Auf das Buch „Fleisch ist mir nicht Wurst“ wurde ich wegen des überraschenden Untertitels besonders aufmerksam: „Über die Wertschätzung unseres Essens und die Liebe meines Vaters zu seinem Beruf“. Der Vater des Autors war Metzger. Der Bruder ist Metzger und führt den Familienbetrieb in dritter Generation weiter. Autor Klaus Reichert ist Journalist, Künstler – und Metzgersohn. Die Liebe eines Metzgers zu seinem Beruf? In Zeiten von skandalösen Zuständen in Riesenschlachthöfen und in der Massentierhaltung? Klaus Reichert schafft das Unmögliche: Seine undogmatischen und klugen Betrachtungen über das Thema Fleisch und Fleischkonsum sind so humorvoll, dass das Nachdenken über dieses Thema zum reinen Lesevergnügen wird. Einen ersten Eindruck bekommen Sie in unserem fachbuchjournalGespräch.

§ **Datenauszug**
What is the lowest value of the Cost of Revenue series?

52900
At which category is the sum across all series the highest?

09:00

§ **Aufgabe A**
Beantworten Sie anhand des Textauszugs:
(i) Welchen Beruf hatte der Vater des Autors?
(ii) In welcher Generation führt der Bruder den Familienbetrieb weiter?
(iii) Was ist Klaus Reichert außer Metzgersohn noch?
§ **Aufgabe B**
Schreiben Sie aus dem Textauszug die Stelle von „Auf das Buch“ bis einschließlich „in unserem fachbuchjournalGespräch.“ wortgetreu ab.

§ **Lösung A**
(i) Metzger
(ii) In dritter Generation
(iii) Journalist und Künstler

§ **Lösung B**
Auf das Buch „Fleisch ist mir nicht Wurst“ wurde ich wegen des überraschenden Untertitels besonders aufmerksam: „Über die Wertschätzung unseres Essens und die Liebe meines Vaters zu seinem Beruf“. Der Vater des Autors war Metzger. Der Bruder ist Metzger und führt den Familienbetrieb in dritter Generation weiter. Autor Klaus Reichert ist Journalist, Künstler – und Metzgersohn. Die Liebe eines Metzgers zu seinem Beruf? In Zeiten von skandalösen Zuständen in Riesenschlachthöfen und in der Massentierhaltung? Klaus Reichert schafft das Unmögliche: Seine undogmatischen und klugen Betrachtungen über das Thema Fleisch und Fleischkonsum sind so humorvoll, dass das Nachdenken über dieses Thema zum reinen Lesevergnügen wird. Einen ersten Eindruck bekommen Sie in unserem fachbuchjournalGespräch.